We know all about the adventures of St Augustine of Canterbury from the writings of St Bede, who himself benefited from a 7th century monastic education in the monastery of Jarrow, near Durham, in the north of England. Bede wrote mighty pedagogical treatises too, proof that only a generation or two after the mission to the Anglo-Saxons, the school system was well and truly up and running all over England.
In the 9th century, King Alfred the Great, who himself translated Pope Gregory’s Regula into Anglo-Saxon, trenewed the call across the land, during a substantial 15-year period of truce with the Danes: "education for all." And that meant girls as well as boys. The main thing was to learn to read, so that the knowledge of books and the words of prayer could enter the soul through the window of the eye. And not just Latin, but also Old English. Thus, when the Normans conquered England two centuries later in 1066, they subdued a pragmatic, more egalitarian and more learned race which already had a flourishing written literature in their native tongue, while written French was only in its infancy.

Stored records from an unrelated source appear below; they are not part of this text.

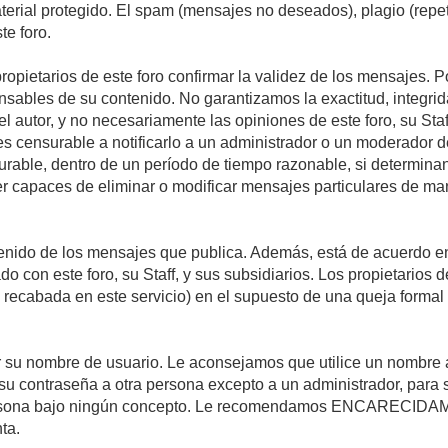
material protegido. El spam (mensajes no deseados), plagio (re
te foro.
propietarios de este foro confirmar la validez de los mensajes.
sables de su contenido. No garantizamos la exactitud, integrid
autor, y no necesariamente las opiniones de este foro, su Staff, 
censurable a notificarlo a un administrador o un moderador del 
urable, dentro de un período de tiempo razonable, si determina
r capaces de eliminar o modificar mensajes particulares de mane
nido de los mensajes que publica. Además, está de acuerdo en 
ado con este foro, su Staff, y sus subsidiarios. Los propietarios
a recabada en este servicio) en el supuesto de una queja forma
egir su nombre de usuario. Le aconsejamos que utilice un nombr
su contraseña a otra persona excepto a un administrador, para 
rsona bajo ningún concepto. Le recomendamos ENCARECIDAME
ta.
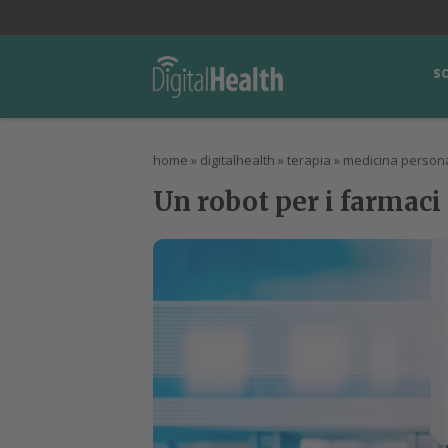
lWorld
Digital Manager
DigitalPartner
CWI Digital Health – Home
S
home
»
digitalhealth
»
terapia
»
medicina persona
Un robot per i farmaci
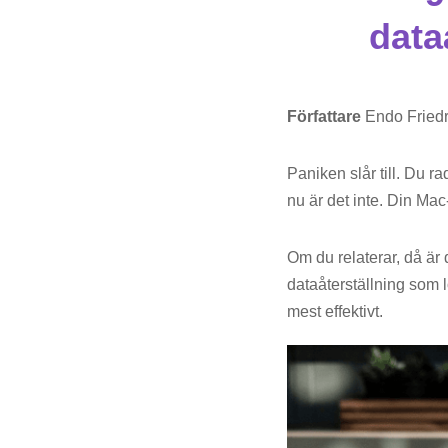
data
Författare
Endo Friedr
Paniken slår till. Du r
nu är det inte. Din Ma
Om du relaterar, då är
dataåterställning som lo
mest effektivt.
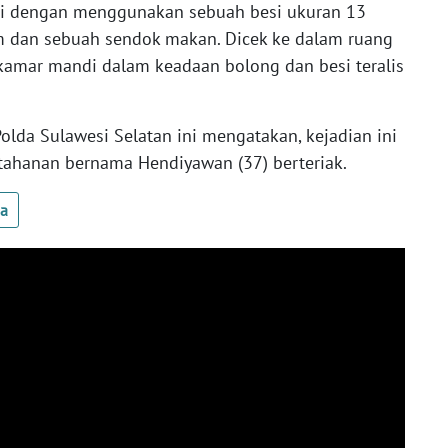
iri dengan menggunakan sebuah besi ukuran 13
m dan sebuah sendok makan. Dicek ke dalam ruang
kamar mandi dalam keadaan bolong dan besi teralis
lda Sulawesi Selatan ini mengatakan, kejadian ini
 tahanan bernama Hendiyawan (37) berteriak.
ua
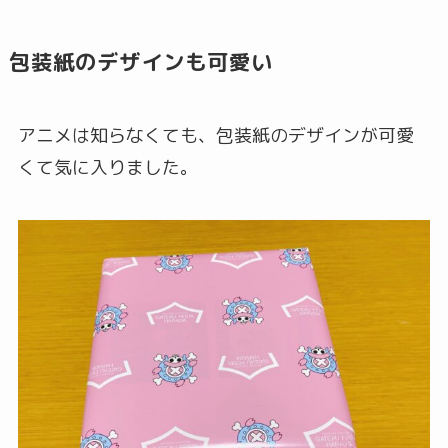
包装紙のデザインも可愛い
アニメは知らなくても、包装紙のデザインが可愛
くて気に入りました。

And so in what we came to call the Dark Ages, with the Roman Empire in collapse and the threat of the Norsemen ever present, the English (with the Welsh, the Irish and the Scots) busied themselves with the creation of centres of prayer, culture and learning. In a climate of uncertainty, but in a spirit of faith, the whole of England had taken, as it were, “the Benedict Option.” The teaching of Greek suffered a decline, but the Latin flourished and many Greek stories were retold in Latin, while the mathematical writings of Euclid, translated into Latin, were widely studied. There was no imperial system to keep all this going, but the Church made a surprisingly good job of it, especially in England, Wales, Scotland and Ireland, despite their considerable distance from Rome. Continental Europe was in turmoil, but in faraway Britain even the girls went to school, while in Ireland, the penitential monks were busy reciting all 150 psalms, not weekly, but daily. They were praying like mad … for Europe. While Alfred started his chain of Saxon schools, Charlemagne did the same in France. But he needed an Irishman (St Clement of Ireland) to run his cathedral school for boys in Paris, while an Englishman (Alcuin of York) ran the Palace School in Aachen (Aix la Chapelle).
When at the end of the 13th century, Innocent III asked every religious house in Christendom to open a school, England already had a massive head start. By the time of the Reformation there were Catholic schools in every English town: monastic schools, chantry schools, colleges, grammar schools, all founded with the gifts of the faithful and built on daily prayer and worship. Hundreds of them still exist, although they have sadly departed from the faith that prompted their creation.